* Exercise A
In the commentary on Finland joining NATO, how many kilometers of border do Finland and Russia share?

* Source extract
• • • •

Welcome to NATO, Finland

‘Welcome to NATO, Finland.’ Strategic implications for Baltic maritime security

COMMENTARY

08 | 04 | 2023

Text

From a sea with Soviet-bloc superiority during the Cold War to an almost Alliance's lake

In the image

With Finland's accession to NATO –and Sweden's in a brief period of time if things evolve as expected– all Baltic countries will be members of the Alliance except for Russia, who in comparison has narrow access to it: the region of Saint Petersburg and Kaliningrad

As of April 4th, 2023, Finland has officially become NATO's 31st member. After a process lasting almost a year (Finland's application was formally made in May 2022 after the initial months of war in Ukraine), the Nordic nation that remained non-aligned throughout the entire Cold War decided to break with its traditional stance after Russia's invasion of Ukraine starting on February 2022. Thus, NATO now finds itself having twice the length of border shared with Russia (Finland and Russia share a total of 1,340 kilometers of border), but with a major strategic advantage for its defense efforts in the Baltic Sea.

So, what does this mean in terms of maritime security for the Baltic Sea?

• • • •

* Available records

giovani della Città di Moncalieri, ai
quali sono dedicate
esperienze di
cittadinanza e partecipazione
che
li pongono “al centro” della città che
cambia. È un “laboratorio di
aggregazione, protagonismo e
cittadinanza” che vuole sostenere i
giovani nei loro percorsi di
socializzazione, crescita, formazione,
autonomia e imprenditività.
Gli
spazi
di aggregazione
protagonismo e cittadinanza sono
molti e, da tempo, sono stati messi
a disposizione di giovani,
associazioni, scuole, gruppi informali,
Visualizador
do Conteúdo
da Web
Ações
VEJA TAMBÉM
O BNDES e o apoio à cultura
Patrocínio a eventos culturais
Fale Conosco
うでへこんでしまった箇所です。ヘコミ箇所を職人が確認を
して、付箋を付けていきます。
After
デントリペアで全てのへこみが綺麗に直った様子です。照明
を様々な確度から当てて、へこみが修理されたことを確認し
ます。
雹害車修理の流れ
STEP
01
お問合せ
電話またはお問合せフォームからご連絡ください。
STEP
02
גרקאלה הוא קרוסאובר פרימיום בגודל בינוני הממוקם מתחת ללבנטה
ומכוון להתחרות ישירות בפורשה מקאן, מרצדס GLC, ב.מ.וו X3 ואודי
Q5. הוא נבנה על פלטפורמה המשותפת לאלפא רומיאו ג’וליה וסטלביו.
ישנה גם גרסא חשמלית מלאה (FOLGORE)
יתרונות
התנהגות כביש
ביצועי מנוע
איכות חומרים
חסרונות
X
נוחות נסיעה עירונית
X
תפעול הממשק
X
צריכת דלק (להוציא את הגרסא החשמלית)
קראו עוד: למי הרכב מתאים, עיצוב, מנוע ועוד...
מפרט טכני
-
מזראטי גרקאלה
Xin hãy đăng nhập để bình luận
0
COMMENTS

• • • •

* Exercise B
Set down, line for line, everything in the rows from their very first line down to the line containing "di aggregazione", including both of those lines.

* Exercise response A
1,340 kilometers

* Exercise response B
giovani della Città di Moncalieri, ai
quali sono dedicate
esperienze di
cittadinanza e partecipazione
che
li pongono “al centro” della città che
cambia. È un “laboratorio di
aggregazione, protagonismo e
cittadinanza” che vuole sostenere i
giovani nei loro percorsi di
socializzazione, crescita, formazione,
autonomia e imprenditività.
Gli
spazi
di aggregazione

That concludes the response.